Work to complete:
Copy the records below word for word, from the first line through the line that contains "- Boolean logic & binary", and leave out any pictures.

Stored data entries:

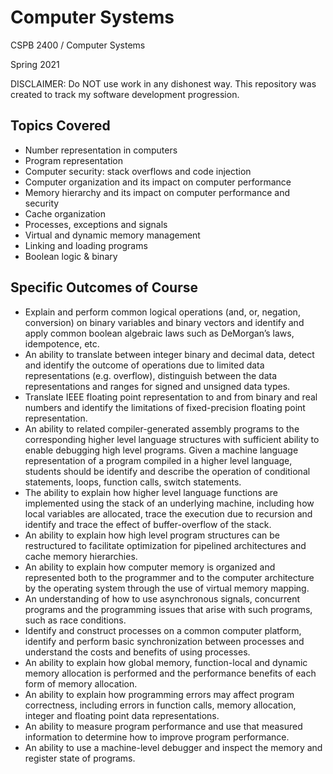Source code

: # Computer Systems

CSPB 2400 / Computer Systems

Spring 2021

DISCLAIMER: Do NOT use work in any dishonest way. This repository was created to track my software development progression. 

## Topics Covered

- Number representation in computers
- Program representation
- Computer security: stack overflows and code injection
- Computer organization and its impact on computer performance
- Memory hierarchy and its impact on computer performance and security
- Cache organization
- Processes, exceptions and signals
- Virtual and dynamic memory management
- Linking and loading programs
- Boolean logic & binary

## Specific Outcomes of Course

- Explain and perform common logical operations (and, or, negation, conversion) on binary variables and binary vectors and identify and apply common boolean algebraic laws such as DeMorgan’s laws, idempotence, etc.
- An ability to translate between integer binary and decimal data, detect and identify the outcome of operations due to limited data representations (e.g. overflow), distinguish between the data representations and ranges for signed and unsigned data types.
- Translate IEEE floating point representation to and from binary and real numbers and identify the limitations of fixed-precision floating point representation.
- An ability to related compiler-generated assembly programs to the corresponding higher level language structures with sufficient ability to enable debugging high level programs. Given a machine language representation of a program compiled in a higher level language, students should be identify and describe the operation of conditional statements, loops, function calls, switch statements.
- The ability to explain how higher level language functions are implemented using the stack of an underlying machine, including how local variables are allocated, trace the execution due to recursion and identify and trace the effect of buffer-overflow of the stack.
- An ability to explain how high level program structures can be restructured to facilitate optimization for pipelined architectures and cache memory hierarchies.
- An ability to explain how computer memory is organized and represented both to the programmer and to the computer architecture by the operating system through the use of virtual memory mapping.
- An understanding of how to use asynchronous signals, concurrent programs and the programming issues that arise with such programs, such as race conditions.
- Identify and construct processes on a common computer platform, identify and perform basic synchronization between processes and understand the costs and benefits of using processes.
- An ability to explain how global memory, function-local and dynamic memory allocation is performed and the performance benefits of each form of memory allocation.
- An ability to explain how programming errors may affect program correctness, including errors in function calls, memory allocation, integer and floating point data representations.
- An ability to measure program performance and use that measured information to determine how to improve program performance.
- An ability to use a machine-level debugger and inspect the memory and register state of programs.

Exercise result:
Source code

: # Computer Systems

CSPB 2400 / Computer Systems

Spring 2021

DISCLAIMER: Do NOT use work in any dishonest way. This repository was created to track my software development progression. 

## Topics Covered

- Number representation in computers
- Program representation
- Computer security: stack overflows and code injection
- Computer organization and its impact on computer performance
- Memory hierarchy and its impact on computer performance and security
- Cache organization
- Processes, exceptions and signals
- Virtual and dynamic memory management
- Linking and loading programs
- Boolean logic & binary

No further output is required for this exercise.